Does your business accept payments in multiple currencies? Whether you sell products online or locally, customers may want to pay using a non-U.S. currency. If you’re planning to accept multiple currencies, however, you’ll need to track those transactions accordingly. Thankfully, Quickbooks offers a Multicurrency feature that’s designed specifically for tracking foreign currencies.

Steps to Turn on Multicurrency

In Quickbooks Desktop, you can enable multicurrency in just a few easy steps. After logging in to your Quickbooks account and accessing the home screen, click the “Edit” menu and choose “Preferences.” Next, find and click the link for “Multiple Currencies” on the left-hand menu. You can then select the “Company Preferences” tab and choose “Yes, I use more than one currency.” Finally, choose your home currency — the currency with which your business’s primary audience uses — in the drop-down menu.
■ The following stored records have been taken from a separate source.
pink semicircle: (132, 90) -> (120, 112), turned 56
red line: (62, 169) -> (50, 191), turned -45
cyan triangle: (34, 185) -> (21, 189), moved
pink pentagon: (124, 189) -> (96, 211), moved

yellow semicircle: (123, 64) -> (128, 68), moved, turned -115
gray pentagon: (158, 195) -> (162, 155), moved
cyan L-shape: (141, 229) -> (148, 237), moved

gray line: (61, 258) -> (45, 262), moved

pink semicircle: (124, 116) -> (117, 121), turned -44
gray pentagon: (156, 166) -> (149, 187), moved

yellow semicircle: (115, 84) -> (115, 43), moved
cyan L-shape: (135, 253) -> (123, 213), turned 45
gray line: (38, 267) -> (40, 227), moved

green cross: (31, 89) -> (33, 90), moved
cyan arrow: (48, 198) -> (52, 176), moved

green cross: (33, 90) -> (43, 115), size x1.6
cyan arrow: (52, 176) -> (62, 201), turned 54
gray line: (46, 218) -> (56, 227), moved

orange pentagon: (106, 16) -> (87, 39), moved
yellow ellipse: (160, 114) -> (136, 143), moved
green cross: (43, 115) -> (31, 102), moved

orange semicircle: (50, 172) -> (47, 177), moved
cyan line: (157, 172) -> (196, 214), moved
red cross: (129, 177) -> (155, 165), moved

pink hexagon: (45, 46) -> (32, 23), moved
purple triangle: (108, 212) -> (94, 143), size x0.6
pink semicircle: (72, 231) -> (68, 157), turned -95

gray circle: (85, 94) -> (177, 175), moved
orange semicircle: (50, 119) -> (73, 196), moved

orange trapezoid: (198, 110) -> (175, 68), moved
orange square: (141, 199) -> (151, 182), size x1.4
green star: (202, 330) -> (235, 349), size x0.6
How to Add Currencies to Customers

After enabling multicurrency, you’ll need to add the appropriate foreign currency to your customers. This is done by clicking the “Customers” menu and selecting “Customer Center.” Next, choose “New Customer: job,” followed by “New Customer.” You can then choose the option to assign a customer name and currency, followed by clicking “OK.”

Keep in mind, Quickbooks only allows you to add one currency to any customer. If a customer uses multiple currencies, you must create a separate foreign currency profile. So, how do you set up a new foreign currency profile? This is done by clicking the “Lists” menu and selecting “Chart of Accounts.” Next, right-click on an open area in the chart of accounts and choose “New.” You’ll then be prompted to give the account a type and name, after which you can click “Save & Close” to complete the process.

Downloading Exchange Rates

In Quickbooks, only the exchange rates for your business’s active currencies are downloaded automatically. You can manually download exchange rates, however, by accessing the “Lists” menu, followed by “Currency List,” and selecting the “Activities” button. After clicking the “Download Latest Exchange Rates,” you’ll have an up-to-date profile of the latest exchange rates.

Don’t let your business lose sales because it only accepts a single currency. Take advantage of Quickbooks’s Multicurrency feature to attract and retain more customers. Available in Quickbooks Desktop, it’s a highly useful feature that will foster long-term success for your business.